Skip to Content
Merck
  • A study of soluble HLA-G1 protecting porcine endothelial cells against human natural killer cell-mediated cytotoxicity.

A study of soluble HLA-G1 protecting porcine endothelial cells against human natural killer cell-mediated cytotoxicity.

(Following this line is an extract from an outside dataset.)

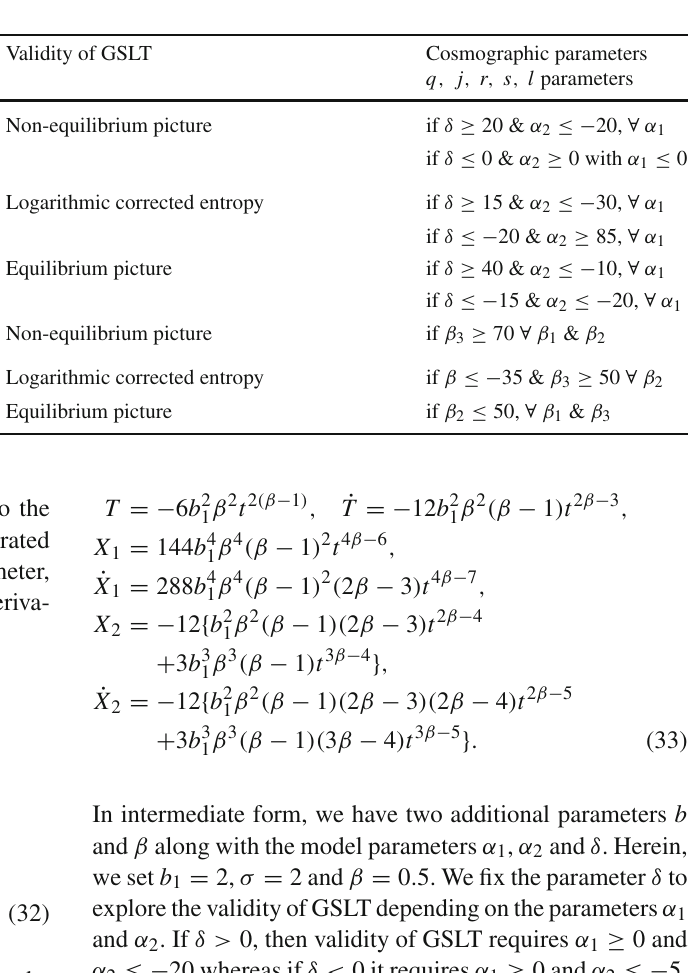
˙˜ S tot ≥ 0 for different models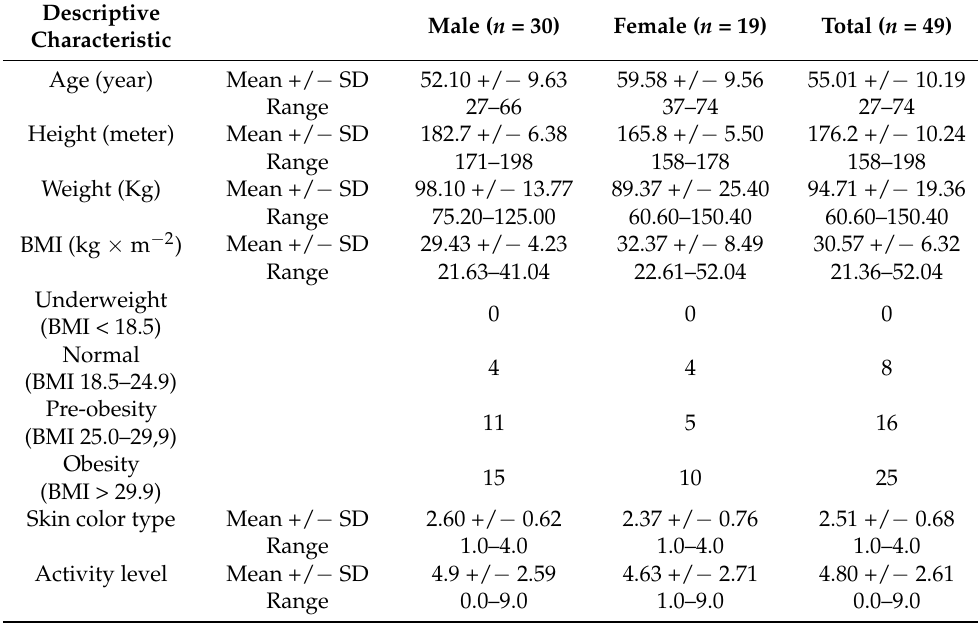
Table 1. Descriptive characteristics of participants ( n =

Transplantation proceedings (2006-12-19)
M H Zeng, C Y Fang, S S Wang, M Zhu, L Xie, R Li, L Wang, X W Wu, S Chen
ABSTRACT

Human natural killer (NK) cells, which can mediate direct lysis of porcine endothelial cells, play an important role in xenograft rejection. HLA-G, which is a critical molecule in maintaining maternal immune tolerance of semi-allogenic fetus, is able to protect susceptible target cells from lysis induced by NK cells. In this study, we investigated whether soluble HLA-G1 (sHLA-G1) protected porcine xenogeneic cells against human NK cell-mediated lysis. The human sHLA-G1 genomic DNA (pcDNA3-sHLA-G1) was transfected into a B lymphoblastoid cell line 721.221 (LCL721.221) by nucleofector. The sHLA-G1 expression of the transfected LCL721.221 cells was identified by RT-PCR and Dot-ELISA. The sHLA-G1 protein was purified by affinity chromatography on anti-HLA-ImAb W6/32 coupled to cyanogen-bromide-activated Sepharose 4B from culture supernates of transfectants. Various concentrations of sHLA-G(1) protein (0, 2, 4, 6, or 8 microg/mL) were added to a NK cell-mediated xenogenic cell lysis system with either NK92 cells or fresh human peripheral blood mononuclear cells (PBMCs) cocultured with the porcine endothelial cells line. A LDH release assay was used to evaluate NK cell-mediated cytotoxicity. sHLA-G1 provided significant protection of porcine endothelial cells against human NK-mediated cytotoxicity in a dose-dependent manner. The rates of NK92 cell-mediated cytotoxicity were reduced to 83.4 +/- 5.7% (2 microg/mL), 56.6 +/- 9.3% (4 microg/mL), 39.3 +/- 10.2% (6 microg/mL), and 31.2 +/- 4.9% (8 microg/mL) versus 96.9 +/- 3.0% in the control group (P < .01). Similarly, adding 6 microg/mL sHLA-G1 reduced the mean rate of PBMC-mediated cytotoxicity (n = 4) to 5.8 +/- 1.6% from 23.9 +/- 1.3% in the control group (P < .01). These results indicated that sHLA-G1 protected xenogeneic porcine endothelial cells against attack by human NK cells, thus providing a new approach to overcome NK-mediated immunity to xenografts.